Factor $x^4-7x^2+1$ Is there a general method of factoring fourth order polynomials into a product of two irreducible quadratics? 
As I am reviewing on finding roots of polynomials in $\mathbb Z_n$ for abstract algebra, I am trying to factor the polynomial $x^4-7x^2+1$, and I was given the answer of $(x^2+3x+1)(x^2-3x+1)$. 
I was able to verify this of course by multiplying together the two irreducible quadratics, but I need to pretend that I never received the answer in the first place and ask for any hint in proceeding how to factor the fourth-order polynomial. Thanks.

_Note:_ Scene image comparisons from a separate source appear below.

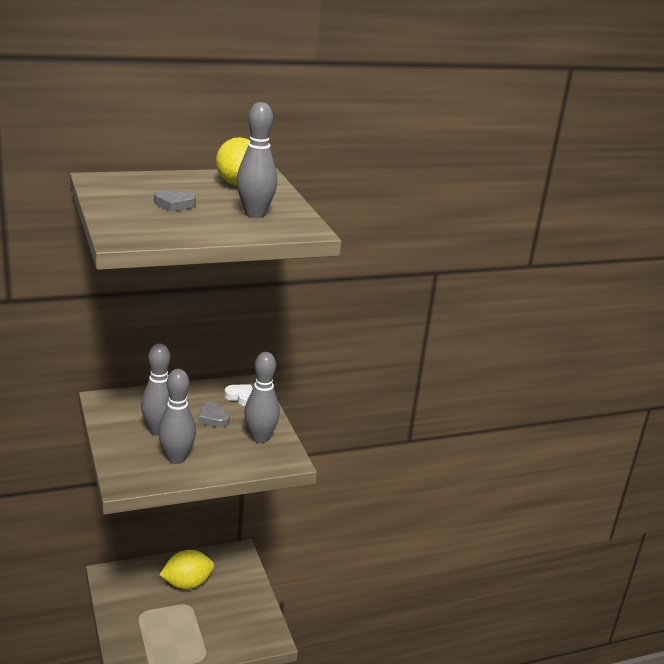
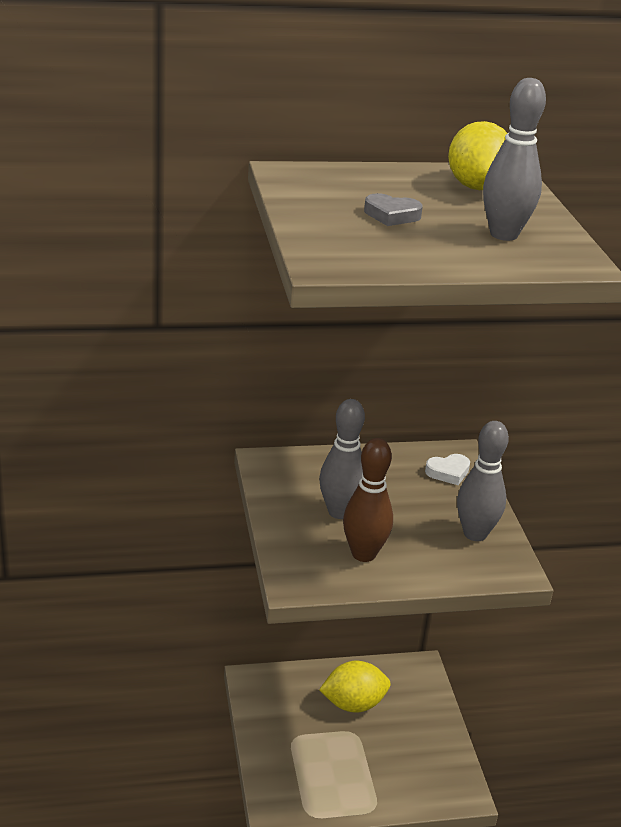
camera: 10 degrees right, 5 degrees up
grey bowling pin [158,369,196,464] -> brown bowling pin [343,438,393,562]
grey heart [198,402,229,427] -> none
white heart [224,384,253,406] -> white heart turned 120 degrees clockwise [425,454,470,485]

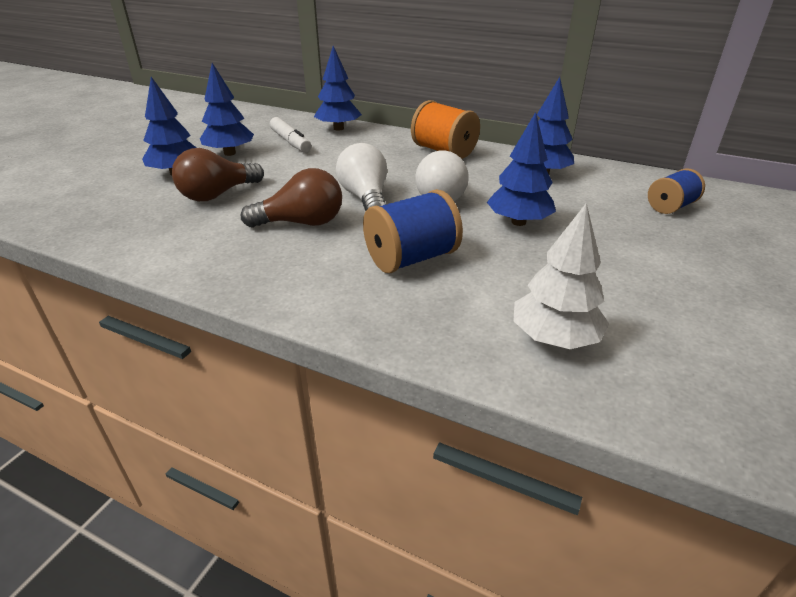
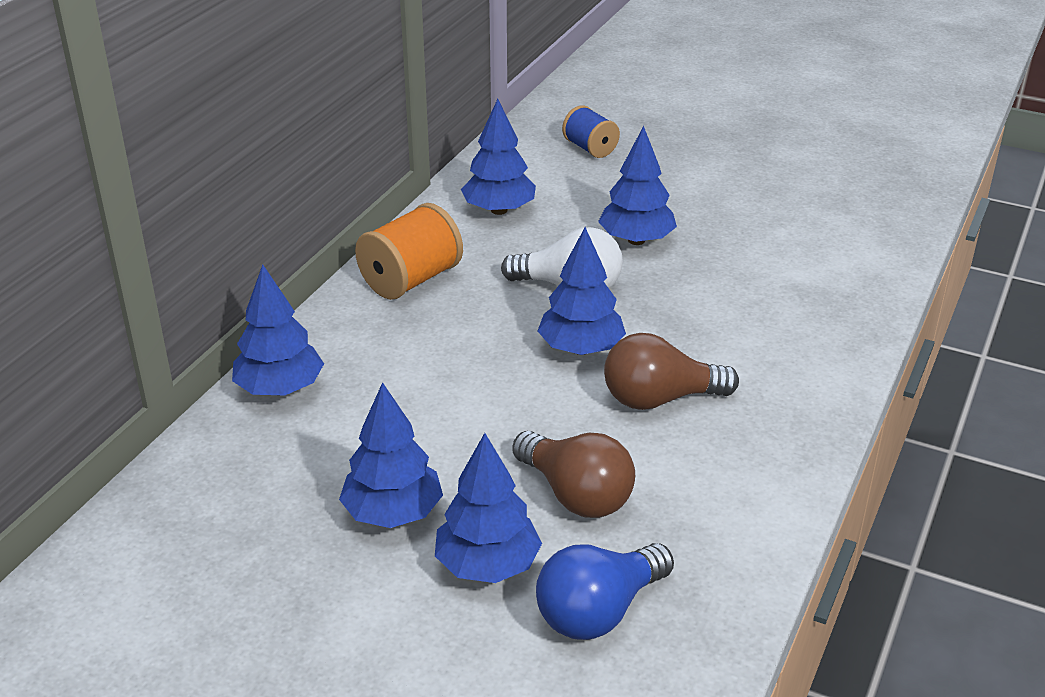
camera: 90 degrees left, 0 degrees up
brown light bulb [241,168,342,228] -> brown light bulb turned 90 degrees counterclockwise [604,333,739,410]
white marker [270,117,311,152] -> none
white light bulb [336,143,387,211] -> blue tree [538,227,626,355]
blue spool [363,189,463,273] -> none
white tree [513,203,609,349] -> none
none -> blue light bulb [536,543,674,640]

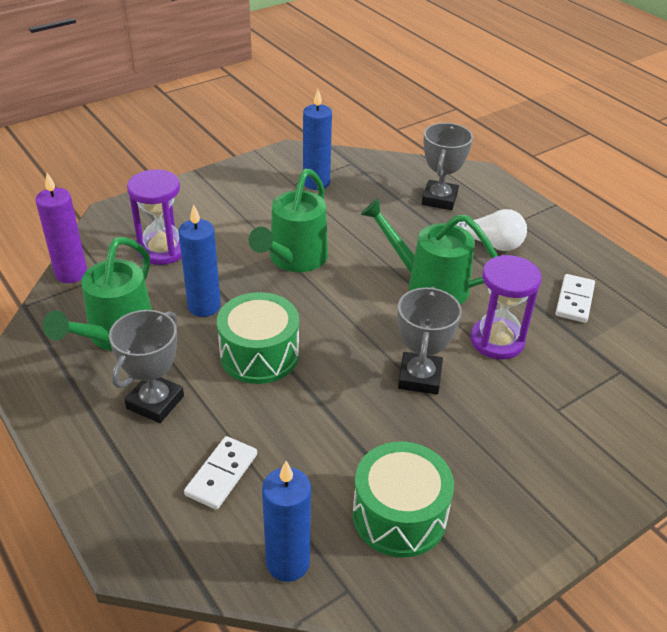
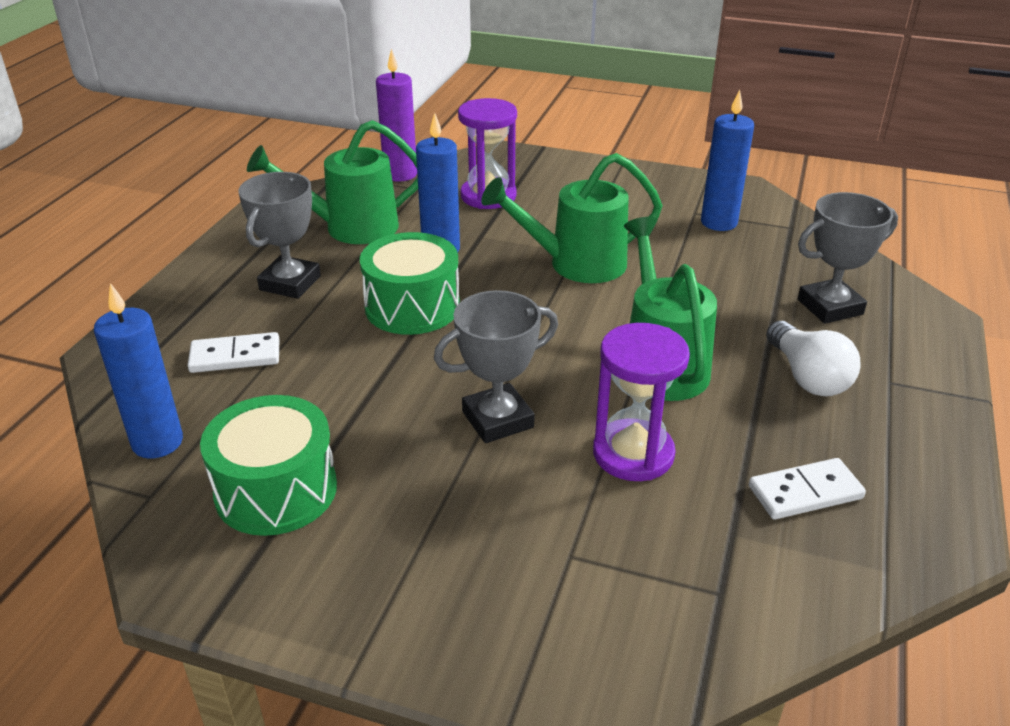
camera: 55 degrees right, 5 degrees down
grey trophy [109,310,184,423] -> grey trophy turned 60 degrees counterclockwise [238,172,321,299]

It feels like I should use a method of "difference of squares" more than anything...
 A: My first instinct in factoring is completing the square. $x^4-7x^2 + 1$ naturally becomes $(x^2-1)^2-5x^2$ or $(x^2+1)^2-9x^2$. Of the two the latter is a difference of squares and is thus more useful. Thus $$x^4-7x^2 + 1 = (x^2+1)^2-9x^2 = (x^2 + 1 + 3x)(x^2+1-3x)$$
A: Hint: $\;x^4-7x^2+1=x^2\left(x^2+\frac{1}{x^2}-7\right)=x^2\left(\left(x+\frac{1}{x}\right)^2-9\right)\,$ $=x^2\left(x+\frac{1}{x}+3\right)\left(x+\frac{1}{x}-3\right)$.
A: Hint:
Try with $$(x^2\pm1)^2-*x^2$$
The coefficient of $x^2$  has to be perfect square
A: If you know the roots of your polynomial $p$, then you can factor it into quadratics by taking products of the linear terms. In the special case where $p$ looks like
$$
p(x) = ax^4 + bx^2 + c,
$$
you can substitute $u = x^2$ and then calculate the roots of
$$
au^2 + bu + c
$$
with the quadratic formula, assuming your ring is not characteristic $2$. With the roots of $u$, say they are $r,s$, you can write
$$
p = (u - r)(u-s).
$$
Your roots are going to be $\pm \sqrt r$, and $\pm \sqrt s$. Then $$
p = (x-\sqrt r))(x+\sqrt r)(x-\sqrt s )(x+\sqrt s).
$$
Do a little more multiplication to get into a factorization of quadratics.
A: Normally you have to solve a cubic to achieve this reduction (there are three different ways of pairing up the roots of the quartic to get two quadratic factors - and there are three solutions of the cubic). This does proceed (in one form at least) via the difference of two squares.
Here you can solve a quadratic in $x^2$ and then take square roots to get the four roots explicitly. Then you can choose how to pair them up. If you match any complex conjugate pairs you will get two real factors.
A: First we have to assume $x^2=z$, now our Equation is a quadratic equation , find the zeros (roots )of this equation. We will have two zeros in terms of $z$ , now put the value of $z$, so you can get the answer in $X$.those are the factors of the required equation .
A: There is a method. Trial division. For mnic quartic with no cube or linear term, and with square constant term,
$$ (x^2 - a x + b)(x^2 + ax + b).  $$
This time $b = \pm 1$